Note that when I parked it was early so the attendant was not there.  When I returned from Lanai I found a ticket on my windshield which I had to give the attendant.  It is an open air lot but luckily I found a shady spot.  Lastly it is about a 10 min walk to the harbor.  As the ferry was pulling out a couple came running down the dock and begged to be let on.  They said that they didn't realize how hard it would be to find a parking spot and that was the reason for their lateness.  Luckily for them the ferry stopped and let them on.
I was staying at a hotel in Kanapaali so I could have taken a taxi from the hotel or the public bus and would have avoided the parking issue.  I think this would only work for those who are taking a day trip.  As I was waiting on line for the ferry I saw a number of people arrive by taxis with suitcases and golf clubs guessing for a stay at one of the Four Seasons on Lanai.
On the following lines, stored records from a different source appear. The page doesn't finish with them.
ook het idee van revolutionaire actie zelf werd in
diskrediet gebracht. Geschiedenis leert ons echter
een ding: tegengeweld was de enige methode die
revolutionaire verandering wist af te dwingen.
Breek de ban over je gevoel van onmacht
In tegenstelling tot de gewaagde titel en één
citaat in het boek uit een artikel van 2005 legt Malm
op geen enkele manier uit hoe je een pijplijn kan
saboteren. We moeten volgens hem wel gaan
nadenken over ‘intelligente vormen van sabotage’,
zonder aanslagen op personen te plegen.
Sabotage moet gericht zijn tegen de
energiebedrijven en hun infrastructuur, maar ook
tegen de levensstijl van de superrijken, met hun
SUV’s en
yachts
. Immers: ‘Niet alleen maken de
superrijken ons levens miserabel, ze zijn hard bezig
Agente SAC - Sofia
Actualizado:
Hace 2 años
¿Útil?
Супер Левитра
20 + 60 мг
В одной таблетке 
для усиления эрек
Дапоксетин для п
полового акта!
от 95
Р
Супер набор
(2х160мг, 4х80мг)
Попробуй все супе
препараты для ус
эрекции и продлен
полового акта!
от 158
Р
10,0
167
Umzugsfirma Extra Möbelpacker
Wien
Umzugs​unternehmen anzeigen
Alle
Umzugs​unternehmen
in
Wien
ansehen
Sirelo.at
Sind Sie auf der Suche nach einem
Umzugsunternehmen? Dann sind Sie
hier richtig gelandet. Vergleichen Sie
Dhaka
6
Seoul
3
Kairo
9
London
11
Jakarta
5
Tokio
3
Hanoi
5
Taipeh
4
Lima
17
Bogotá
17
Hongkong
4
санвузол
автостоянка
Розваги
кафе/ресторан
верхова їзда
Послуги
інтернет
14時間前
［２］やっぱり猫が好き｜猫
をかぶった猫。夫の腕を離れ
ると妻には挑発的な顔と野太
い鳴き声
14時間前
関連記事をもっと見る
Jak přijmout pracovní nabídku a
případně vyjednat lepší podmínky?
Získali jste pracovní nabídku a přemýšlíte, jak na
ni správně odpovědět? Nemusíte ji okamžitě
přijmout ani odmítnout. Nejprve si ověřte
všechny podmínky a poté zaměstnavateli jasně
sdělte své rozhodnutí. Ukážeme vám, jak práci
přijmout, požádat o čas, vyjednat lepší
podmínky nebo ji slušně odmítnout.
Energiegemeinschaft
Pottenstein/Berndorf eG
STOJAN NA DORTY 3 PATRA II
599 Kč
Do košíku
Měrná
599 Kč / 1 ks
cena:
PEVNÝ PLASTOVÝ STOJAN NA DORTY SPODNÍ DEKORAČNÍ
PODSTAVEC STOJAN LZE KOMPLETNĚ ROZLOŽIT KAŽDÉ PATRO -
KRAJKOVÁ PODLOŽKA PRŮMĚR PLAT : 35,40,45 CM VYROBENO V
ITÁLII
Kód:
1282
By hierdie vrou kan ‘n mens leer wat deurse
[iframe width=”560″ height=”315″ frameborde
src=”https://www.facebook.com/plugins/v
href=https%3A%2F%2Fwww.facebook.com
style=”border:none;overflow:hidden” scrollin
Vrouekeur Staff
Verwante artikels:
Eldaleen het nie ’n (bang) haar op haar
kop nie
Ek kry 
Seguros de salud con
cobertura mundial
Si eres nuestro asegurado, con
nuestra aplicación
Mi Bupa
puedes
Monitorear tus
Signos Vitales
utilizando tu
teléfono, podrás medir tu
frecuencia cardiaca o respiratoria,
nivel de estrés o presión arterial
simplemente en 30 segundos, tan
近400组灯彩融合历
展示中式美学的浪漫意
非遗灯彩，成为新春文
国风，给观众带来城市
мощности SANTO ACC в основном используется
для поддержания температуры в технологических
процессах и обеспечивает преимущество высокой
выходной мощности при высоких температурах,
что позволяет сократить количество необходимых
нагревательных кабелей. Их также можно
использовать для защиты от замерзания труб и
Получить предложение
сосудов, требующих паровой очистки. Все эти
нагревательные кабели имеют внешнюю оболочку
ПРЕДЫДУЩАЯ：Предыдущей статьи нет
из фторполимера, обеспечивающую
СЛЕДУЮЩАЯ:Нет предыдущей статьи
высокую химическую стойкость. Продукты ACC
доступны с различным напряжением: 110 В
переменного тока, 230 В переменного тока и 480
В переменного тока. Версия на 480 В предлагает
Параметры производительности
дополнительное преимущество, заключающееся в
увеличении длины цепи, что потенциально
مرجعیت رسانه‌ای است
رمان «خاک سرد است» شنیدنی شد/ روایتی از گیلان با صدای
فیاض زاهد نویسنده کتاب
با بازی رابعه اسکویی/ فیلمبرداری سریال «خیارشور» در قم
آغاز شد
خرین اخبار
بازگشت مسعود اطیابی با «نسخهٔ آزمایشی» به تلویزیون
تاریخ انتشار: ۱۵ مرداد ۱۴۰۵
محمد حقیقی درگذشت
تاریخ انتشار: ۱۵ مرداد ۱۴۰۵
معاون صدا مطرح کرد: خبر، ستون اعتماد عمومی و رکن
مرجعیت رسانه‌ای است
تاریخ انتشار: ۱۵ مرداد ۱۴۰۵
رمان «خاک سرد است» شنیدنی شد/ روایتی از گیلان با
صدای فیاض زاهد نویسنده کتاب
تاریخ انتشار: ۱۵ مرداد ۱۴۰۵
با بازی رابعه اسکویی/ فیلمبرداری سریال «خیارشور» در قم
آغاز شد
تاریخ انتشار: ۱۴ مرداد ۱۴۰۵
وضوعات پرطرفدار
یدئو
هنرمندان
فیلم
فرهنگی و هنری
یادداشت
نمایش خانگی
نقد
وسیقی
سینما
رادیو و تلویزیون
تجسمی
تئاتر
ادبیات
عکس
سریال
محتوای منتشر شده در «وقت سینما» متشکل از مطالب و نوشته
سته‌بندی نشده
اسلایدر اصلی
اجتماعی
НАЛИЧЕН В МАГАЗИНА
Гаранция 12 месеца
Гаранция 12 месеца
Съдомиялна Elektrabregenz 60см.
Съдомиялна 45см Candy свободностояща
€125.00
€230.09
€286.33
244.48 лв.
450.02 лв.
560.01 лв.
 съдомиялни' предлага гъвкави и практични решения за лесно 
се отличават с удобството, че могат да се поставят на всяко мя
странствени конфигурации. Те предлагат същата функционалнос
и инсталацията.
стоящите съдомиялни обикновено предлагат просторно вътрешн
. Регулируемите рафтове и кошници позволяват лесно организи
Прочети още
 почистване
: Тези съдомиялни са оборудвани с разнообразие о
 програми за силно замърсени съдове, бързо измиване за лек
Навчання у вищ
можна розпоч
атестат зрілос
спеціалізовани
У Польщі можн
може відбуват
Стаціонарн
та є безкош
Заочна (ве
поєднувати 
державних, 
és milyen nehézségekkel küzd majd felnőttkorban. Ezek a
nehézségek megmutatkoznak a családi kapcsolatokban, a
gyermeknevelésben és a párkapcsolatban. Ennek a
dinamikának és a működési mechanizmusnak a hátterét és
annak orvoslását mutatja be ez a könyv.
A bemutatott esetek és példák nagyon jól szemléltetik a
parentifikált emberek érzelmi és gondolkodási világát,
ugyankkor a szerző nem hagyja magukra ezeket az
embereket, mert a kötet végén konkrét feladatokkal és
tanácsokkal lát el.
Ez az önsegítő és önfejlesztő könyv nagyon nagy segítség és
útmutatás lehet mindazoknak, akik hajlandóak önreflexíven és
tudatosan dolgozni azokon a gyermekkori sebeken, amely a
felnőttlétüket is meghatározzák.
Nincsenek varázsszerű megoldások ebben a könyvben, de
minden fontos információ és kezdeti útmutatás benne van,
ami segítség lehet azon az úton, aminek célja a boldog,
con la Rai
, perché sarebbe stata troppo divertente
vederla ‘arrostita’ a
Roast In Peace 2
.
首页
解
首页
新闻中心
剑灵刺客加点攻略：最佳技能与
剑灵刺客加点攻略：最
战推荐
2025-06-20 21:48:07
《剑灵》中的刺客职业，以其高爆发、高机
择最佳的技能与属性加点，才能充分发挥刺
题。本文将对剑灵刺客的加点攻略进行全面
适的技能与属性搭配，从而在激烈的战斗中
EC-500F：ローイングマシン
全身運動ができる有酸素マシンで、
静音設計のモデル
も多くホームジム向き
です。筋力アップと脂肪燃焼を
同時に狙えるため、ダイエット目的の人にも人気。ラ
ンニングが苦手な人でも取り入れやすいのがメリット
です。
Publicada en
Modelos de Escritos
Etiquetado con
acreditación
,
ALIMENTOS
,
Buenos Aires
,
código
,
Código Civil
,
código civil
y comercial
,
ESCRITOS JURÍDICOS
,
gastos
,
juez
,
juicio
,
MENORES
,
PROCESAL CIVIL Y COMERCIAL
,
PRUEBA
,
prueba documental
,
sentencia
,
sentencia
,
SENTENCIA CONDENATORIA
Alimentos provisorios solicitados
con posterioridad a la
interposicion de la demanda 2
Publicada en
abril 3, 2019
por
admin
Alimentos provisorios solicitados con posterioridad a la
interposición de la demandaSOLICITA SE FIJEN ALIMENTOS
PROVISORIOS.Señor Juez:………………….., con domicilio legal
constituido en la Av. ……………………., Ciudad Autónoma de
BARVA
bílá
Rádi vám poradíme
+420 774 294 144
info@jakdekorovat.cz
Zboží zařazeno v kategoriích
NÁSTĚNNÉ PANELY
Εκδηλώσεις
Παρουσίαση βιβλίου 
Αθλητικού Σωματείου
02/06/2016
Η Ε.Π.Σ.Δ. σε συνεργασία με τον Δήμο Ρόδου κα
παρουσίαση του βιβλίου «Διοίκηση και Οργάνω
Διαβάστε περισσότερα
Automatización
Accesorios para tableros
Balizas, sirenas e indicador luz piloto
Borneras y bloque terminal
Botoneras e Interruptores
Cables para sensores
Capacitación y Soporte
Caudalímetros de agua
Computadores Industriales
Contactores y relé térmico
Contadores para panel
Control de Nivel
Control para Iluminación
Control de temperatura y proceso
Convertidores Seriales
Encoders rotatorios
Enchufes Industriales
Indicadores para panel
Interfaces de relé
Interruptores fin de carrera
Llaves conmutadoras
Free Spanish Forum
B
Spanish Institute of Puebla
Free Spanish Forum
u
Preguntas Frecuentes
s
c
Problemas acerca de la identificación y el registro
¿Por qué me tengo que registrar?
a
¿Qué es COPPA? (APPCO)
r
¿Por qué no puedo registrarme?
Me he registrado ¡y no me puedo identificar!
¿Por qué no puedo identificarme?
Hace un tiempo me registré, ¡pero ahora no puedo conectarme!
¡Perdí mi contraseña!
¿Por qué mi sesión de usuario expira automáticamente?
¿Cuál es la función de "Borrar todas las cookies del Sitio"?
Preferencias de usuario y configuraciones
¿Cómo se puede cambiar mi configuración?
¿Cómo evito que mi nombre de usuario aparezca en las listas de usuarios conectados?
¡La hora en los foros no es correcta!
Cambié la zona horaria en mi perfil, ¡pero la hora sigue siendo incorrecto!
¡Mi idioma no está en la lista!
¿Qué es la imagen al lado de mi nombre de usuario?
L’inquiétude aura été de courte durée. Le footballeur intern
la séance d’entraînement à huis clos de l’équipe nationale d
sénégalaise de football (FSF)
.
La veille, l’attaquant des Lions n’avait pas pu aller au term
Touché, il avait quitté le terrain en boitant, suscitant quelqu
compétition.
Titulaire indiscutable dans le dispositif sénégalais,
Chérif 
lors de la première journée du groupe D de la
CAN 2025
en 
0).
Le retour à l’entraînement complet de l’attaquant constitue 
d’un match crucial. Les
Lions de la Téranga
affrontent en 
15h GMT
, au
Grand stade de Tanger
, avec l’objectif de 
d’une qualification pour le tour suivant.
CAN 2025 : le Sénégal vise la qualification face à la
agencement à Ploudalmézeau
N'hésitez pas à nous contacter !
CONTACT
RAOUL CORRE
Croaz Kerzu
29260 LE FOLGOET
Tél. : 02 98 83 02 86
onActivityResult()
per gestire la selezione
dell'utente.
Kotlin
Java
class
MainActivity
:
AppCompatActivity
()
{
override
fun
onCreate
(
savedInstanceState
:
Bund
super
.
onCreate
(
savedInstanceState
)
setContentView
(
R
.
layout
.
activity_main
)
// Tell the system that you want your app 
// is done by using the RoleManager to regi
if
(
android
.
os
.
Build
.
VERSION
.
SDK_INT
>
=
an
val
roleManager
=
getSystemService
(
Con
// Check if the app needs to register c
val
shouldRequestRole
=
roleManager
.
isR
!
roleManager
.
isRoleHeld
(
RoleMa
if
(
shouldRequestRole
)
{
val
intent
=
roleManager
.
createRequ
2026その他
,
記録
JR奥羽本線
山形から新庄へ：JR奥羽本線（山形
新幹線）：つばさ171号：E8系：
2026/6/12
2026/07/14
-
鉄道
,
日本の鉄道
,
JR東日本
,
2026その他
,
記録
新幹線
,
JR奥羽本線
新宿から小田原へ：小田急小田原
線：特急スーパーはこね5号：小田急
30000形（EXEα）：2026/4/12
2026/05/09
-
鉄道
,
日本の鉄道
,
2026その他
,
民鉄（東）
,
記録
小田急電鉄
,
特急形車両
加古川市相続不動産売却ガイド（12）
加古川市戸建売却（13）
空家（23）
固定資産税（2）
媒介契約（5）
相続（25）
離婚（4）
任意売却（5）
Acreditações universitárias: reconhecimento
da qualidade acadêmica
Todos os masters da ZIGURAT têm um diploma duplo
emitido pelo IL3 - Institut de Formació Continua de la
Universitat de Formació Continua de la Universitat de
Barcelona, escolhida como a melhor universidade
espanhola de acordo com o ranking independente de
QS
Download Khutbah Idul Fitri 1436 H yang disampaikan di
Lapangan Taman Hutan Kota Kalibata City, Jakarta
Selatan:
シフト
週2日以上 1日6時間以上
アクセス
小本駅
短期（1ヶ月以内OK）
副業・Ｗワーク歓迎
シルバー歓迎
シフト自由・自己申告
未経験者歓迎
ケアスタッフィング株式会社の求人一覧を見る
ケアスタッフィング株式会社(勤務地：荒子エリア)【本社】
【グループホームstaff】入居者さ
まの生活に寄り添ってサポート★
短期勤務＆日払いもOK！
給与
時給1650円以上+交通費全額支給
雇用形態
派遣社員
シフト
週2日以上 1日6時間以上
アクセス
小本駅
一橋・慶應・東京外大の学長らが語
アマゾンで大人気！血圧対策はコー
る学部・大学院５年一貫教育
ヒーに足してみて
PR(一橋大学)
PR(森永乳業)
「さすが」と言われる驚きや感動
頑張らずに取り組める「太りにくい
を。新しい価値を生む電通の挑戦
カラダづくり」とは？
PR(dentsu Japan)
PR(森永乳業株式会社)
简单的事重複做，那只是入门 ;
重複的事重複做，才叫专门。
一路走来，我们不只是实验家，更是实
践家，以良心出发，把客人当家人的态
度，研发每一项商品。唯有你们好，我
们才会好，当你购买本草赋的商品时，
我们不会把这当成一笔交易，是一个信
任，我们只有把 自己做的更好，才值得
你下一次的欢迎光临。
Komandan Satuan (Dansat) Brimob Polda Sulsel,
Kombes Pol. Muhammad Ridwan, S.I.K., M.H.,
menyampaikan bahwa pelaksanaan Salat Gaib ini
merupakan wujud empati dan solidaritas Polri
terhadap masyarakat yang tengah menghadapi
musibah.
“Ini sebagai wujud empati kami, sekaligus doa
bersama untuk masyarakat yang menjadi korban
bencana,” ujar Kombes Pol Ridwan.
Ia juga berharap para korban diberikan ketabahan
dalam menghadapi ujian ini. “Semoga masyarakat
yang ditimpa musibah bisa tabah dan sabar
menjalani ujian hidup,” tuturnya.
They could be coming from as far as the airport....


----------



## DanaTom (Mar 9, 2013)

kulanihawaii said:


> This may be a reply too late for you but just to let others know about parking for the ferry.  Last week I took a 1/2 day tour to Lanai arranged by the company who runs the ferry to Lanai.  When asked where I could park the ferry company suggested that I use the pay parking behind the Wharf Cinema.  By showing my ferry ticket stub I got a 50% discount on the parking which was $5 for the day (I parked around 8:30 and picked up the car at 3:30pm.  When I paid the attendant he told me that the discount only applied to people who take the ferry the same day and not those who stayed overnight.
> Note that when I parked it was early so the attendant was not there.  When I returned from Lanai I found a ticket on my windshield which I had to give the attendant.  It is an open air lot but luckily I found a shady spot.  Lastly it is about a 10 min walk to the harbor.  As the ferry was pulling out a couple came running down the dock and begged to be let on.  They said that they didn't realize how hard it would be to find a parking spot and that was the reason for their lateness.  Luckily for them the ferry stopped and let them on.
> I was staying at a hotel in Kanapaali so I could have taken a taxi from the hotel or the public bus and would have avoided the parking issue.  I think this would only work for those who are taking a day trip.  As I was waiting on line for the ferry I saw a number of people arrive by taxis with suitcases and golf clubs guessing for a stay at one of the Four Seasons on Lanai. They could be coming from as far as the airport....







Good advice.    thx


----------